Why Should Anyone Vote For A Republican?

On Wednesday, The Washington Examiner posted the following headline:

GOP failure to pass SAVE Act shows why Trump was elected

I totally agree. We elected Republicans to the White House, the House of Representatives, and the Senate, and we still can’t get a Republican agenda passed in Washington. We need new Republicans. We identified the fraud, but the bloated budget is still with us. The House passed a law to increase election integrity, but the law can’t even get a hearing in the Senate despite having 80 percent plus approval from both parties. If if does come to the floor, there is no guarantee it will pass.

The article notes:

Trump captured, and still dominates, the hearts and minds of the party faithful because establishment Republicans refused to lead. For decades, the base elected politicians who promised to do one thing, then got to Washington and did something else — or nothing at all. These faithless politicians are still with us and still blocking the progress America needs, guaranteeing that Trump-style disruption is both here to stay and destined to intensify.

In late February, a small group of Republican senators majorly delayed, and may have even killed, one of the Right’s top priorities — the SAVE Act. The bill would require that voters show valid identification before casting a ballot in federal elections. It would also require people to show proof of citizenship when registering to vote. Gallup polling shows that more than 4 out of 5 Americans support these reforms. Even people who dispute Trump’s assertions of widespread fraud still support these measures to protect the integrity of the ballot box. This is basic, even obvious, stuff.

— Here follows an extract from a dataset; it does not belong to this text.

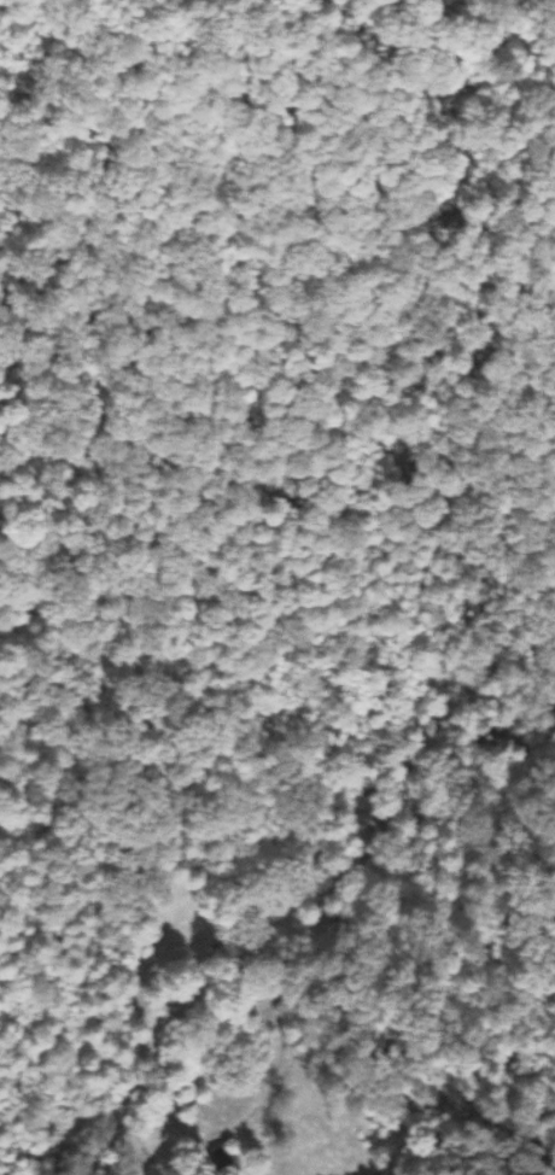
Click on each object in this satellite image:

But four Senate Republicans said no — not only to the president, but to their own voters as well as the vast majority of the nation. Using a procedural tactic, Sens. Mitch McConnell (R-KY), Lisa Murkowski (R-AK), Thom Tillis (R-NC), and John Curtis (R-UT) refused to allow an open debate on the Senate floor about the SAVE Act. Tillis is a co-sponsor of the SAVE Act, but now that it’s in the news and Trump is demanding action, the senator won’t even let his colleagues discuss it on the record. That’s right: The 53-member GOP Senate majority can’t bring its own bill up for a vote. It’s not clear when, or if, that will ever happen.

The article concludes:

Obviously, there are complicated realities to passing legislation, the filibuster chief among them. But somehow, Democrats don’t have as many problems passing their priorities: Obamacare, Dodd-Frank, and former President Joe Biden’s multiple spending blowouts. They at least know how to bring big bills up for a vote. The GOP, even mostly transformed by Trump, still struggles to get that far.

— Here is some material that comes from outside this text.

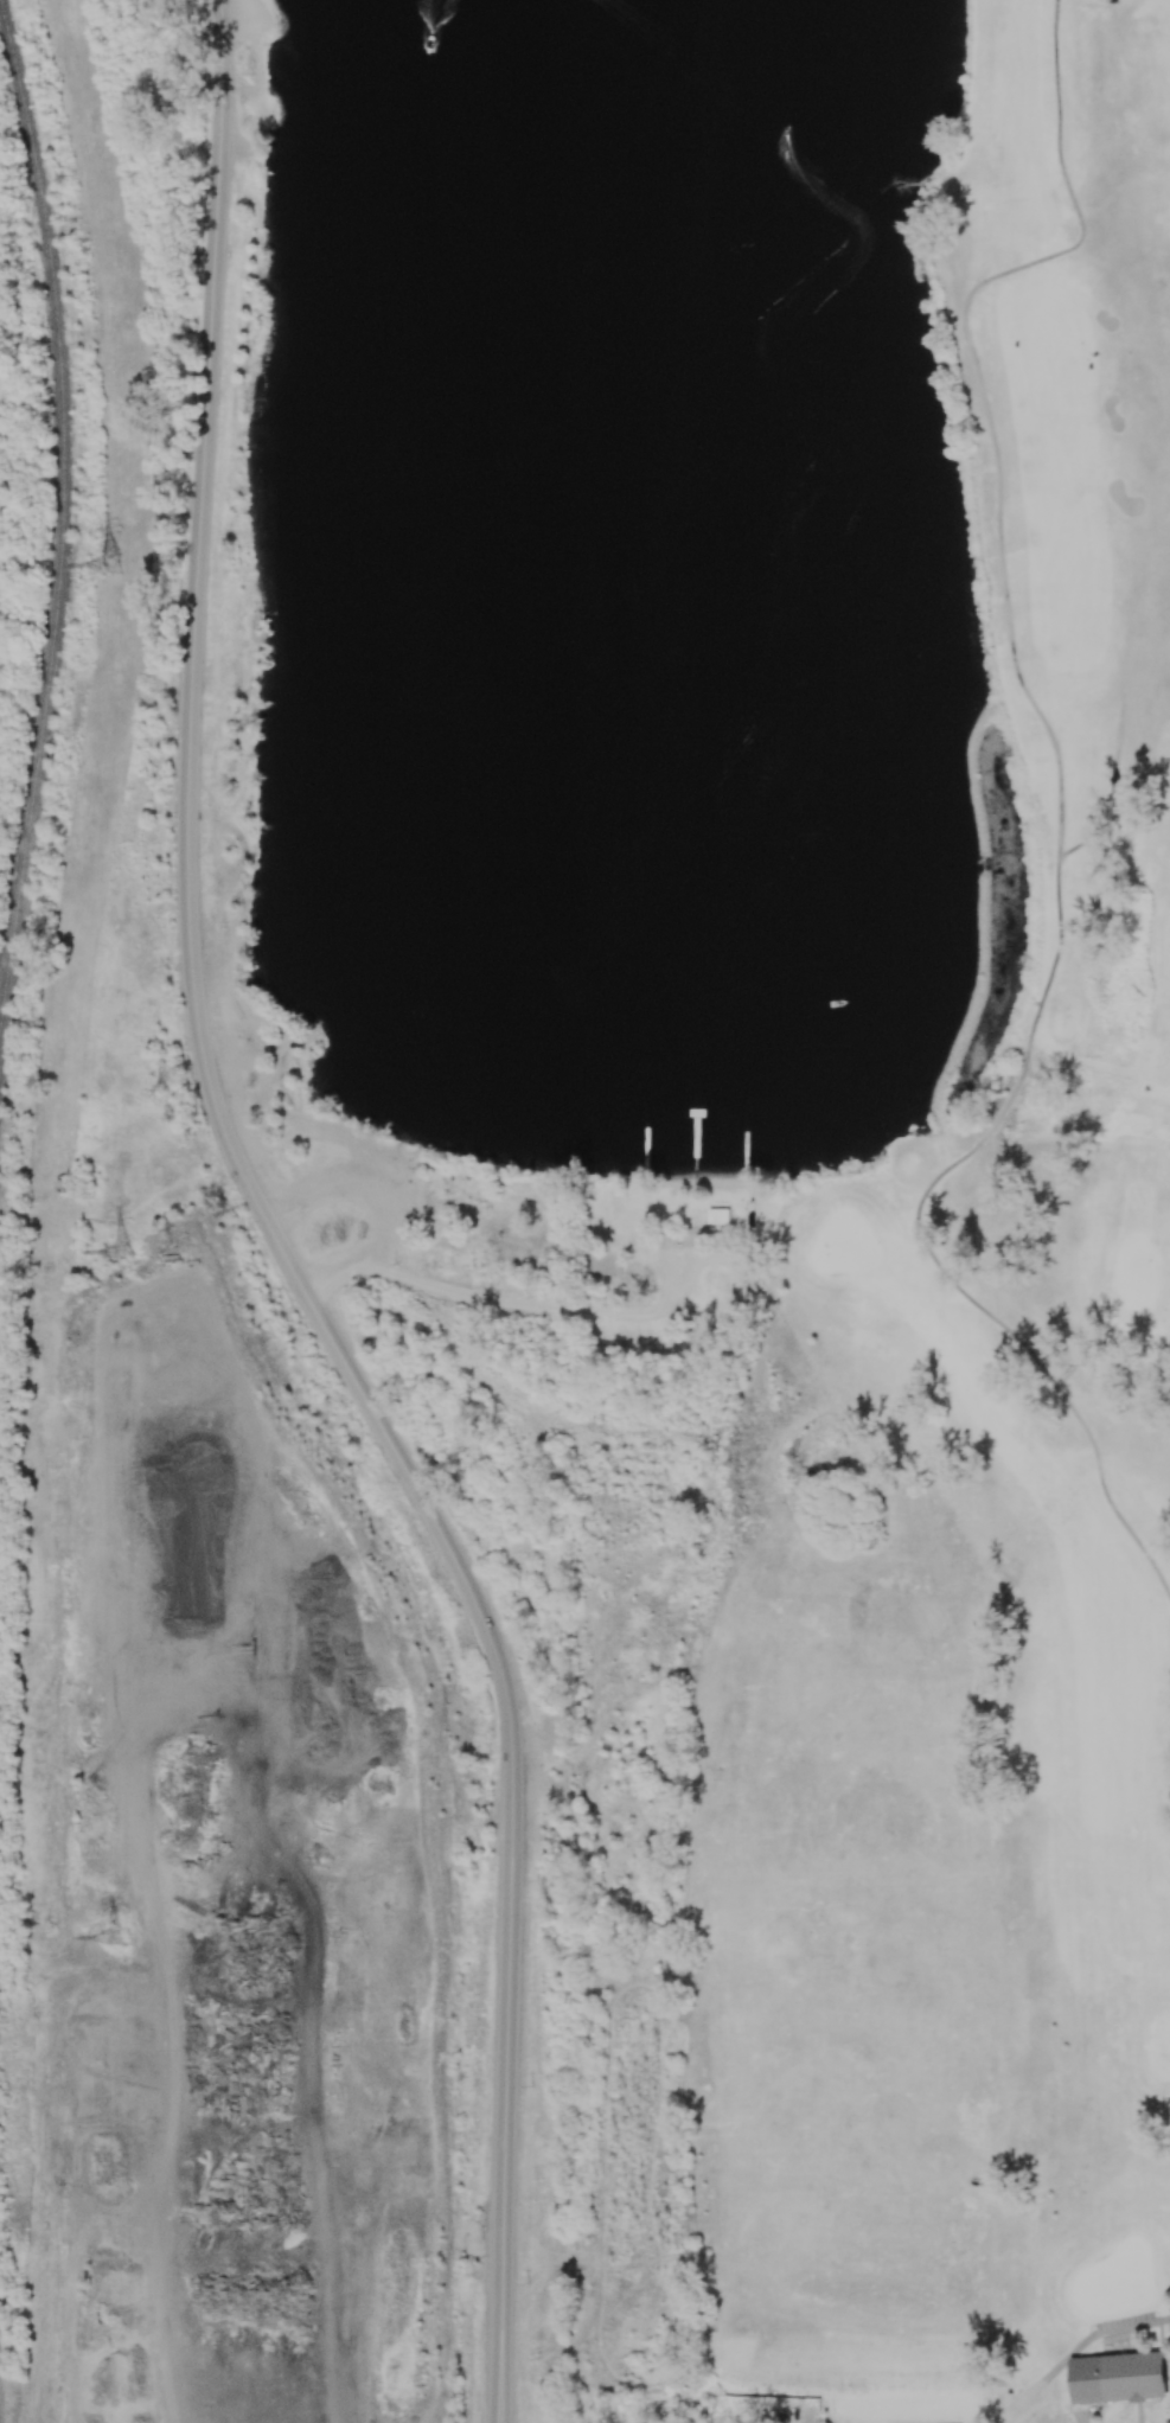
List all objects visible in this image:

The president isn’t the one standing in the way. It’s the lesser Republicans who never get tired of doing nothing, the wrong thing, or both. So long as they block even basic and wildly popular reforms such as voter identification, the base will demand the intensification of the MAGA revolution. Like so many other Republicans over the past decade, the current naysaying senators think they’re standing up to Trump. In fact, they’re empowering him and ensuring that voters elect more leaders like him.

What is the point of electing Republicans if they can’t do what they were elected to do?